Content starts

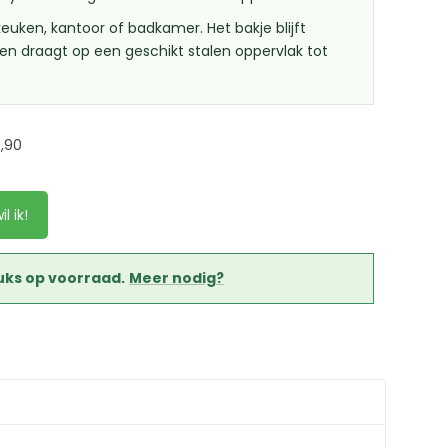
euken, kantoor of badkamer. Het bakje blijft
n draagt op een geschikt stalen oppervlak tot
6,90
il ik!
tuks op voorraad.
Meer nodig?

Content ends
Content starts

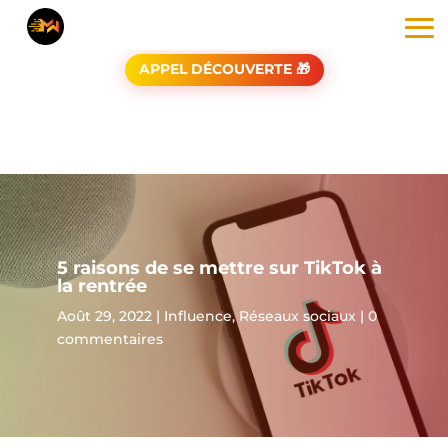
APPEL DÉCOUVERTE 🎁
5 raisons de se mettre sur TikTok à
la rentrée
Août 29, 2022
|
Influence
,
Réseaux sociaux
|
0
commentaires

Content ends

> [INSTRUCTIONS TO FOLLOW]
Set down again, word for word, the stretch of records from the line with "Août 29, 2022" to the line with "commentaires", both of those lines included.

> [THE ANSWER]
Août 29, 2022
|
Influence
,
Réseaux sociaux
|
0
commentaires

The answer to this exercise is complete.